#### Task description:
Return each line of the records below that contains the word "pixels".

#### Raw data:
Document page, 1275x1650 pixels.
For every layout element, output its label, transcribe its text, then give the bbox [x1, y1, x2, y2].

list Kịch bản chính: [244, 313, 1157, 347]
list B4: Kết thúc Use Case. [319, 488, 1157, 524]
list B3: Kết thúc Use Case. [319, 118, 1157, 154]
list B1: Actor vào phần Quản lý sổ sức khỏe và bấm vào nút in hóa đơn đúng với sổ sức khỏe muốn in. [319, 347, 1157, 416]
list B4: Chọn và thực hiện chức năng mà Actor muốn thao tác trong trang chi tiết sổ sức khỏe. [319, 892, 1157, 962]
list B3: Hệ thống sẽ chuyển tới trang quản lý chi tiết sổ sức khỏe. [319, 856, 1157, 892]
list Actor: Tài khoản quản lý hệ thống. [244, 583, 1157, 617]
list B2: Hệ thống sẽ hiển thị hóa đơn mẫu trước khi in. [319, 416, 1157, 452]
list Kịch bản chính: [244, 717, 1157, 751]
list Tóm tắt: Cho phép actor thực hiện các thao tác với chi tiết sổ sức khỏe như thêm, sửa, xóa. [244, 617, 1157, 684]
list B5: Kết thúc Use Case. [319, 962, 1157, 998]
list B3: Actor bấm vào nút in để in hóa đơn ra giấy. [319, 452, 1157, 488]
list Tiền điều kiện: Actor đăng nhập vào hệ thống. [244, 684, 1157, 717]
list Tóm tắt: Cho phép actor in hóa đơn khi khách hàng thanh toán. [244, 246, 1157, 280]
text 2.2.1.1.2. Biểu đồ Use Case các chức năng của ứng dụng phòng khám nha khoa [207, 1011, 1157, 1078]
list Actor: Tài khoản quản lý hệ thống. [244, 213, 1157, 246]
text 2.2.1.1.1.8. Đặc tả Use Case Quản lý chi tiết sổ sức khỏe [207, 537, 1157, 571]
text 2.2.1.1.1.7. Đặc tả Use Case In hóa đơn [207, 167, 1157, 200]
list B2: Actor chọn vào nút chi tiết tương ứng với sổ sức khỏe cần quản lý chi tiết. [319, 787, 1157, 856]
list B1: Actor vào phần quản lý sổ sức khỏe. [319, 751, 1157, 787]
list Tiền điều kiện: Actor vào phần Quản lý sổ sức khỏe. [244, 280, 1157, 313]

* * *

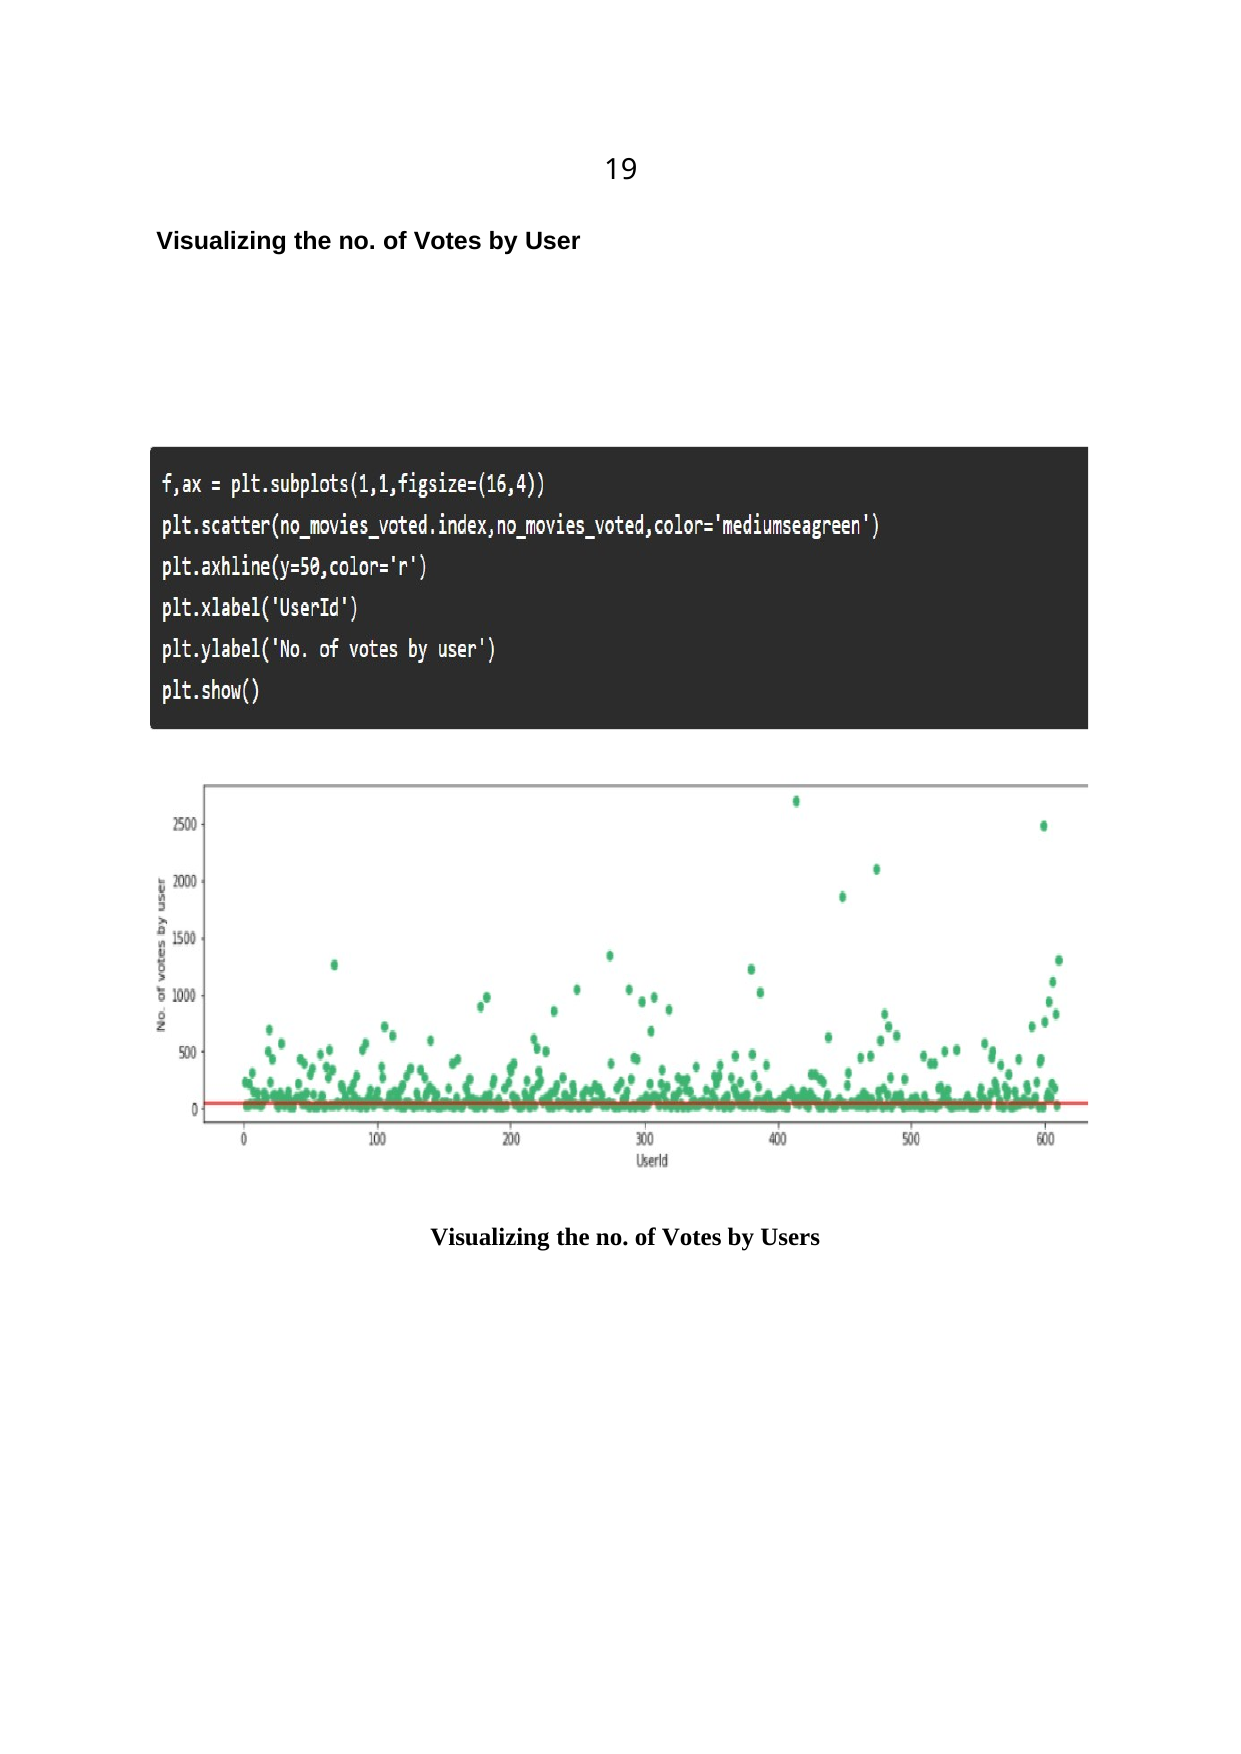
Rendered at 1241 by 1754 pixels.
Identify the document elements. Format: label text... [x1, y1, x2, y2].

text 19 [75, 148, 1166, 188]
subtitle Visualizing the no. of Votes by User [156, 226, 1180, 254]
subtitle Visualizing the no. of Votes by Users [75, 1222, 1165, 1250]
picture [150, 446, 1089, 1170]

* * *

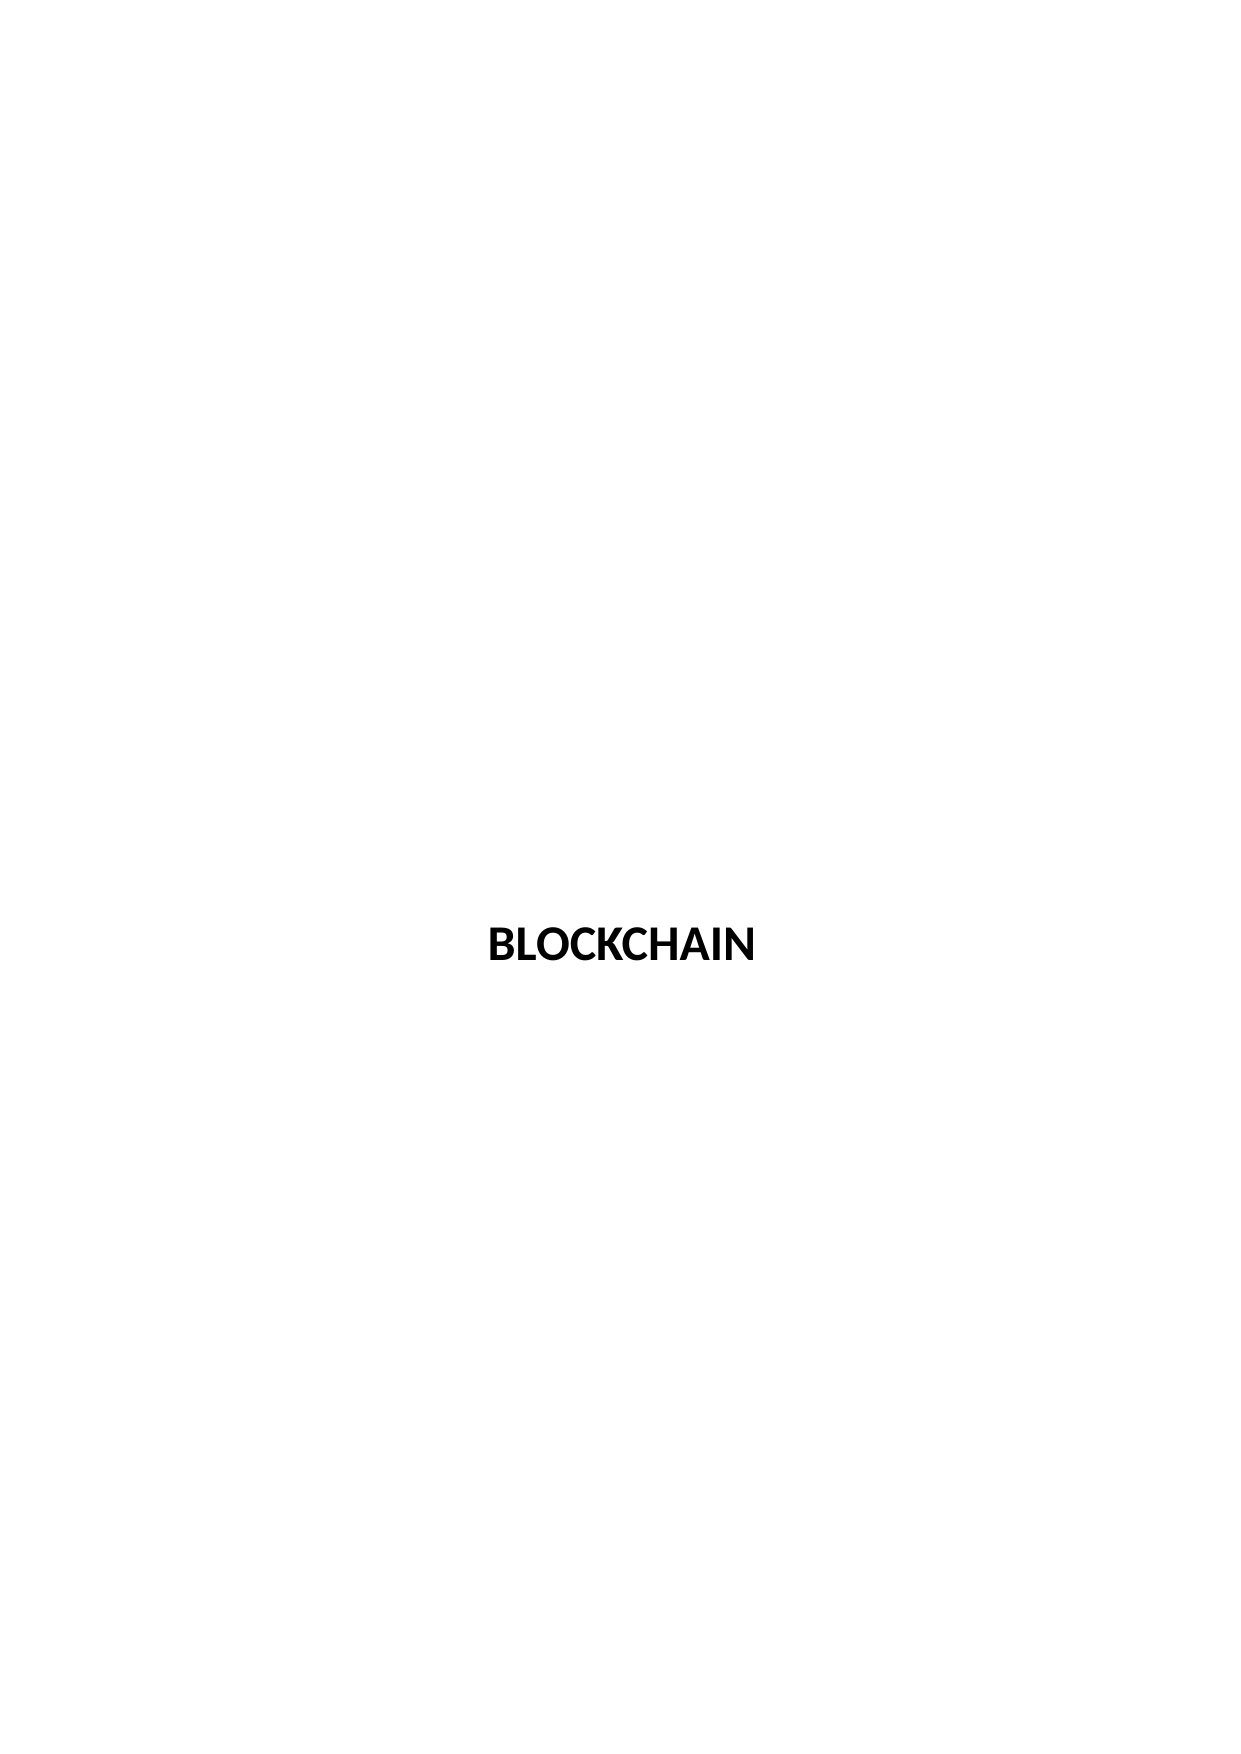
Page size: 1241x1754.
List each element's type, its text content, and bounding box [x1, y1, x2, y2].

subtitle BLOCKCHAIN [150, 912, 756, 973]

#### Exercise response:
Document page, 1275x1650 pixels.
Rendered at 1241 by 1754 pixels.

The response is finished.